- Task to complete -
Please gather every line of the listing below that contains the string "Purchase" and copy each one in full.

- Data for review -
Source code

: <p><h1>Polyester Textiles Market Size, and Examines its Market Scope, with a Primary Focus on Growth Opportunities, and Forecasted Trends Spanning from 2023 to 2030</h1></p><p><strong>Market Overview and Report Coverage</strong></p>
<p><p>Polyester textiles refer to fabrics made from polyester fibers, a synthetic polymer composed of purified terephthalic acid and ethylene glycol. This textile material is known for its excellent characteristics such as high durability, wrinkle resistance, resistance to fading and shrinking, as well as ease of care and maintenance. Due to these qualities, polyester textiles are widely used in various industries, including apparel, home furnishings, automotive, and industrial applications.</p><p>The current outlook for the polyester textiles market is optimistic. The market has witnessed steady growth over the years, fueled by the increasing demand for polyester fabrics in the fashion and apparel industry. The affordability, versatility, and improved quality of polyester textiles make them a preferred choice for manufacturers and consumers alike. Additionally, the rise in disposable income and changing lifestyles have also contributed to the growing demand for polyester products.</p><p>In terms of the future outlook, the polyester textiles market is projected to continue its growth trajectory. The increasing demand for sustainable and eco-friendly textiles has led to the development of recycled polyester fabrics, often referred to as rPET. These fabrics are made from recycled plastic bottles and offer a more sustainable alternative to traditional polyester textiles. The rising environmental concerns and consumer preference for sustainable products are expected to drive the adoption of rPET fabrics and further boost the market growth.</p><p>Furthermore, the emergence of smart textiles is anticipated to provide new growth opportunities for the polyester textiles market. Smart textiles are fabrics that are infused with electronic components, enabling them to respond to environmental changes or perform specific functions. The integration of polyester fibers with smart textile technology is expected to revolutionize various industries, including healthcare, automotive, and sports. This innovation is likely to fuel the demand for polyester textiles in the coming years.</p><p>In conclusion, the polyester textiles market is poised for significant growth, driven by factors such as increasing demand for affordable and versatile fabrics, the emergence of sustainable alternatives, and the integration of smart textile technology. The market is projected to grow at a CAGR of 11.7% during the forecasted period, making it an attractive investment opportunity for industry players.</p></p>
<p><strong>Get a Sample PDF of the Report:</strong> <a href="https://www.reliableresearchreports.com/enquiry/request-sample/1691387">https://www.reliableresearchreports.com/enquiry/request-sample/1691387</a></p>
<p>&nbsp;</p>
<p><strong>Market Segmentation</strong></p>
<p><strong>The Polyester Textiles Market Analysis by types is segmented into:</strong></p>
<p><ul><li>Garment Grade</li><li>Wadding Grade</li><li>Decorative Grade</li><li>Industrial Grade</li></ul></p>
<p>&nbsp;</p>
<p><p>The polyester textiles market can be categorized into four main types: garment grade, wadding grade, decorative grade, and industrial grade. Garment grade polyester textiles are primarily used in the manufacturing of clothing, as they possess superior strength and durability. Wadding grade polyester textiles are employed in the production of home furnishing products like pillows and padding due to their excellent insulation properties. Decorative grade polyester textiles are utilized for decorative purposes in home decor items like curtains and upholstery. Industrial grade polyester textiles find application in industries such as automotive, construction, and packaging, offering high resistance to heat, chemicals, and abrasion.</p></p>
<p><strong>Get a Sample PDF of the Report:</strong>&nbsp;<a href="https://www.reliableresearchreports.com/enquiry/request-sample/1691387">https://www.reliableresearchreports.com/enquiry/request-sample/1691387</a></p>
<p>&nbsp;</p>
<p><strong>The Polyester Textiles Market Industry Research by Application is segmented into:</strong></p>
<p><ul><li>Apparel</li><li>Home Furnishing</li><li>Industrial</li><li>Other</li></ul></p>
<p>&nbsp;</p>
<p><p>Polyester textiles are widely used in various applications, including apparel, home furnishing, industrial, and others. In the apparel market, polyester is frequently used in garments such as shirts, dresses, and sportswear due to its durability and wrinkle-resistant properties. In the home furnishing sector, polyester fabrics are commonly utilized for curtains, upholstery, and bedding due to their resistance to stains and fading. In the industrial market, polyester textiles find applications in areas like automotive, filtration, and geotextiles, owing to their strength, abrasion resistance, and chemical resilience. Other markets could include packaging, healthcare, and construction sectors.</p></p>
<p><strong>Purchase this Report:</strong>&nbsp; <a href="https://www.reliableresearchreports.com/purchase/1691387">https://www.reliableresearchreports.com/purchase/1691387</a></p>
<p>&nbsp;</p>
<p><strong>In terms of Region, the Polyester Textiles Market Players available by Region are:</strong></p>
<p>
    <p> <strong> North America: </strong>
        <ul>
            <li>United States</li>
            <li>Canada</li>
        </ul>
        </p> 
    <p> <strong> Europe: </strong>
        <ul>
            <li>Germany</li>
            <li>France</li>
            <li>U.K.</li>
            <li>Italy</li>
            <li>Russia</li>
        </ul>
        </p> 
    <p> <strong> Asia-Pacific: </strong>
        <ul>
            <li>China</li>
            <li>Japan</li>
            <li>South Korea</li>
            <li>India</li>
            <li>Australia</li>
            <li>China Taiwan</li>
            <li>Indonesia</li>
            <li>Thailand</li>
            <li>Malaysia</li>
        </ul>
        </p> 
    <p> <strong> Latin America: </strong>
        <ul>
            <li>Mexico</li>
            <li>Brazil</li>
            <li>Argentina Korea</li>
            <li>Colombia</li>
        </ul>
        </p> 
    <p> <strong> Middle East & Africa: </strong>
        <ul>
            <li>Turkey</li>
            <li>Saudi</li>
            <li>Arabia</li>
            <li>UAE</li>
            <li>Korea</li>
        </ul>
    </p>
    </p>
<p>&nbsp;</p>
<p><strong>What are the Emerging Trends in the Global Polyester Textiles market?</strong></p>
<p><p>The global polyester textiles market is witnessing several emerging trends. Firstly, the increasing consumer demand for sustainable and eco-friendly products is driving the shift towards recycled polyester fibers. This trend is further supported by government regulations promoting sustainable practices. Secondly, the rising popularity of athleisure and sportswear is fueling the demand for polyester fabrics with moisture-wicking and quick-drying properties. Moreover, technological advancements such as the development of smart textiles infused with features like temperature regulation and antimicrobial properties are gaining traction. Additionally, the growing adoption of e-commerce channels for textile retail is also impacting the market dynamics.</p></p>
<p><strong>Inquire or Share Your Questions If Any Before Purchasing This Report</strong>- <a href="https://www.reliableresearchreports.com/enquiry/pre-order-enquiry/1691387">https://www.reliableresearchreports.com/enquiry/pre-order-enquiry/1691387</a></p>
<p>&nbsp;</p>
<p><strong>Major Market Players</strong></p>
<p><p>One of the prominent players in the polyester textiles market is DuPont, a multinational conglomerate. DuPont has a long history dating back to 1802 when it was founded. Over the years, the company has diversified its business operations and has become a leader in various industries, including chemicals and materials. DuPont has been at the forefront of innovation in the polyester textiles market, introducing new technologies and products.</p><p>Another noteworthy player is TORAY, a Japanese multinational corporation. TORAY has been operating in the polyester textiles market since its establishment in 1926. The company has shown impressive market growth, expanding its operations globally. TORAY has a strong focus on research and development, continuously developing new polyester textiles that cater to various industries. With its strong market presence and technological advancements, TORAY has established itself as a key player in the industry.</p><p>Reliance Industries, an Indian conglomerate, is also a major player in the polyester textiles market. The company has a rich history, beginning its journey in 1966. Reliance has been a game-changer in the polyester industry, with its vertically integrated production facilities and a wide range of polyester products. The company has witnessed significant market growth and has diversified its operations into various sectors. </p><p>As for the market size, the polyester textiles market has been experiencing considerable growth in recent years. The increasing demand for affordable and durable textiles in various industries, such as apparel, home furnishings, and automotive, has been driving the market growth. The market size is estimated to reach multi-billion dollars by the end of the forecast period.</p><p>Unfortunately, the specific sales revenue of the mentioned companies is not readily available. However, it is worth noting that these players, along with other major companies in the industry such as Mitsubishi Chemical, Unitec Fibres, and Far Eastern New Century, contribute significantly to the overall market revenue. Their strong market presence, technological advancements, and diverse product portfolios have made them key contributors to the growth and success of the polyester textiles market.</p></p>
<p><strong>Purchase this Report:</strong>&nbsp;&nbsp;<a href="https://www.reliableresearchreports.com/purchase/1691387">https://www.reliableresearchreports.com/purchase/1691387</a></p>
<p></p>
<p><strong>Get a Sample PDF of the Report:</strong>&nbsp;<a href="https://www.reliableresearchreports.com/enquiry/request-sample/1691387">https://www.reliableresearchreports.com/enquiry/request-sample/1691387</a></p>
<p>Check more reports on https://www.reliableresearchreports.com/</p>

- Answer to the problem -
<p><strong>Purchase this Report:</strong>&nbsp; <a href="https://www.reliableresearchreports.com/purchase/1691387">https://www.reliableresearchreports.com/purchase/1691387</a></p>
<p><strong>Purchase this Report:</strong>&nbsp;&nbsp;<a href="https://www.reliableresearchreports.com/purchase/1691387">https://www.reliableresearchreports.com/purchase/1691387</a></p>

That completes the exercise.